Serena doesn’t stop crying, Serena never stops crying, is what it feels like. Bernie feels her chest ache in the knowledge that she can't do anything to help her, in the knowledge that sometimes Serena hates her living children.
“I don’t…” Serena starts, throat hoarse and gulping for air. “I don’t want to be here without her.” Bernie feels her throat ache and tears press against her eyelids. This isn’t the first time Serena’s implied something like this, and it gets harder to hear every time. She presses herself as close as she can and tries to envelop Serena in what she hopes is warmth, what she hopes is comfort. Confessions like this always come in the night, with the nightmares. Serena never mentions them in the light of day and Bernie doesn’t either, thinking that Serena needs to make the first move, even with the knowledge of how serious they could be.
“I know, love,” she whispers. She can't think of anything else, doesn’t think that making Serena feel guilty about how she’s feeling will do any good. “You’re alright,” she says in her best soothing voice. It doesn’t work, and Serena’s cries become more violent.
“But she’s not, Bernie, she’ll never be,” she shouts. Bernie still isn’t used to Serena shouting at her, especially in the middle of the night when she’s still tugging Bernie to hold her close. It’s conflicting, and Bernie wants to scream and cry herself. It’s worse, though, when Serena pushes Bernie away and turns in on herself. She slips out of bed and sniffs and dries her eyes on her way out the door, looking back to find Serena still shaking, alone, this time.
“Bernie?” Jason’s voice is small, timid, not like his usual demeanour. Although Jason hasn’t been himself since his cousin died, since his aunt started acting like she resented him. Bernie’s heart breaks even more at the sound. She knocks once on his door and then pushes it open. He’s curled on the bed facing the door and there’s a wet patch on the pillow under his head and even in the dim light of the room she can see the tear streaks down his cheeks. She hurts, seeing him like this.

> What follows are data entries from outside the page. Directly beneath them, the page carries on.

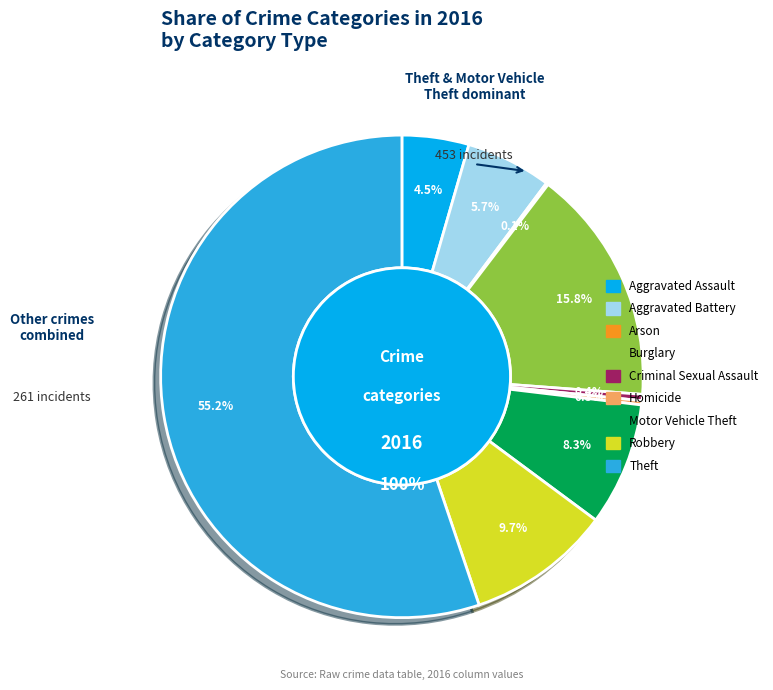

Approximately how many times larger is the value at Aggravated Assault compared to Theft?

0.1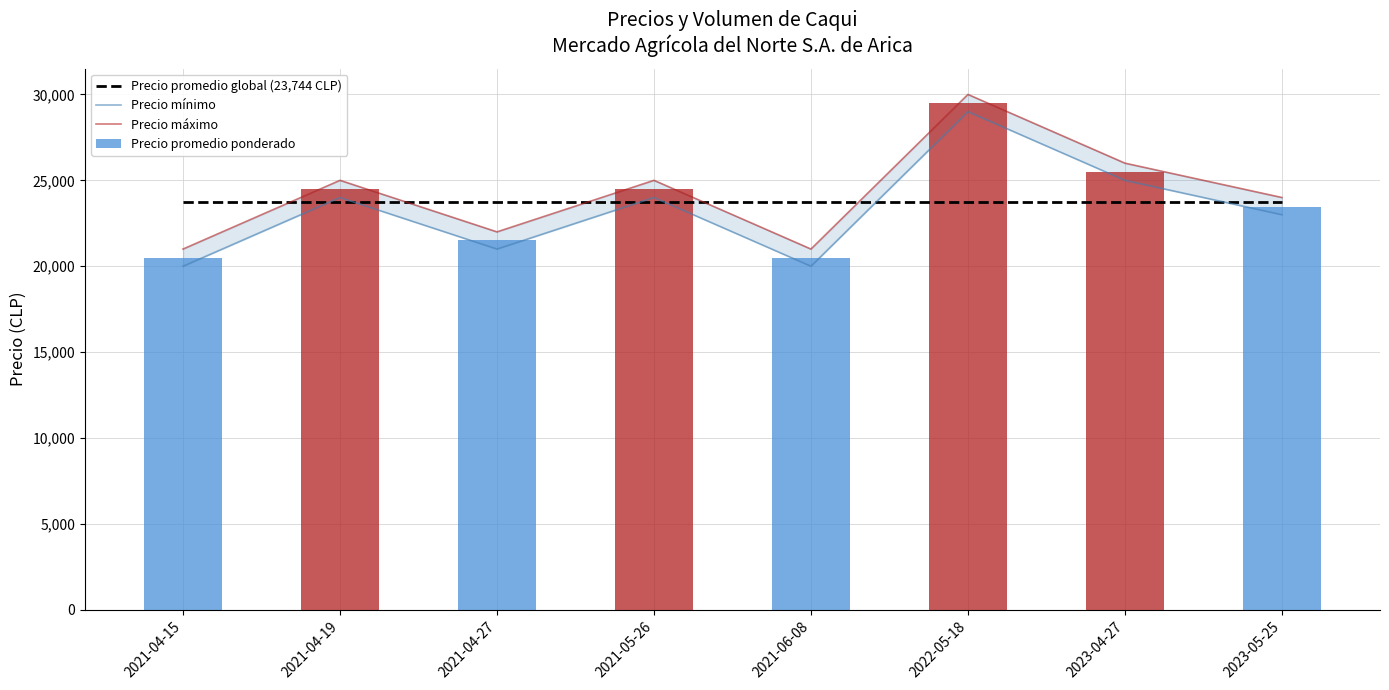

At which label does Precio promedio ponderado first exceed 24500?

2022-05-18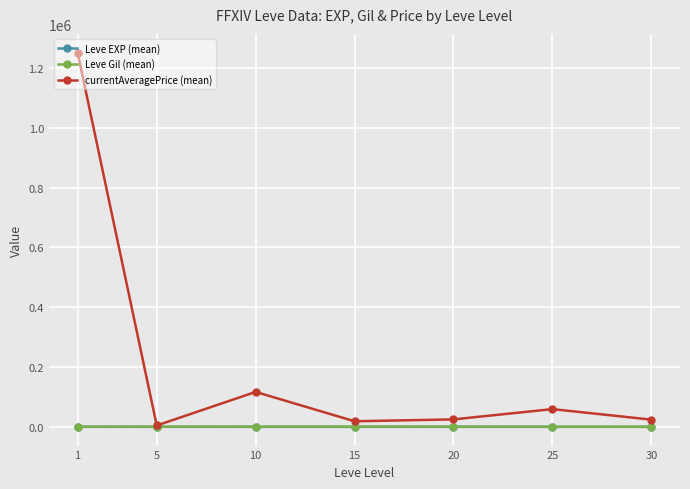

Which series has the widest spread of values?

currentAveragePrice (mean)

“What’s wrong, love?” She whispers, taking a step into the room and walking towards him. “How long have you been awake?”
“Why does Auntie Serena shout at you?” Bernie sighs and sits down on the bed next to him, quickly wiping her eyes as more tears fall. He hasn’t answered her second question but she guesses he’s been up long enough to hear Serena shouting.

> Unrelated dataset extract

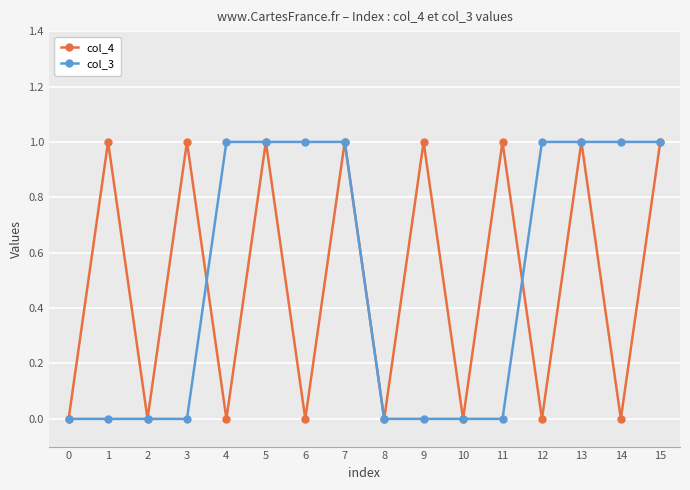

What is the sum of all col_4 values?

8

“Because she misses Elinor,” she says, quietly. “We all miss her, but she’s missing her more.”
“I know that, Bernie,” Jason says matter-of-factly, “But what makes her so angry at you and me? Have we done something?” Bernie shakes her head and leans to squeeze his shoulder. She can't tell if she’s answering no or that she doesn’t know, hasn’t known the answers to a lot of questions recently. It feels like Serena asks her endless questions and she never knows the answers. It feels like Serena asks her endless questions she should know the answers to.
“I know you sleep on the couch most nights,” he says. It makes her feel ashamed; she had tried to hide all evidence of her sleeping habits as not to worry Jason more, but she always forgets how observant he can be, especially when he’s pottering around the house all day while he heals.
“Sometimes she doesn’t want me to be with her,” she says, fighting the press of tears and the lump in her throat. “A lot of the time she doesn’t want me to be with her,” she corrects.
She talks to Jason a while longer then says goodnight to him, makes her way downstairs and arranges the pillows on the couch to accommodate her ever-thinning form.
She starts awake. It’s still the middle of the night; still dark in their – her – bedroom. She shouldn’t be awake yet. Why am I awake? Then she doesn’t hear it; doesn’t feel it. Serena is not beside her. It’s herself that’s weeping quietly, and she can feel her own body shake - the bed shake in turn. She has nightmares; nightmares about Elinor, about Serena, about that day, and then about that day, nightmares about being alone. She rarely sleeps through the night, rarely doesn’t wake crying, shuddering against herself; no one left to curl around.
Serena is not beside her. Serena will never be beside her again.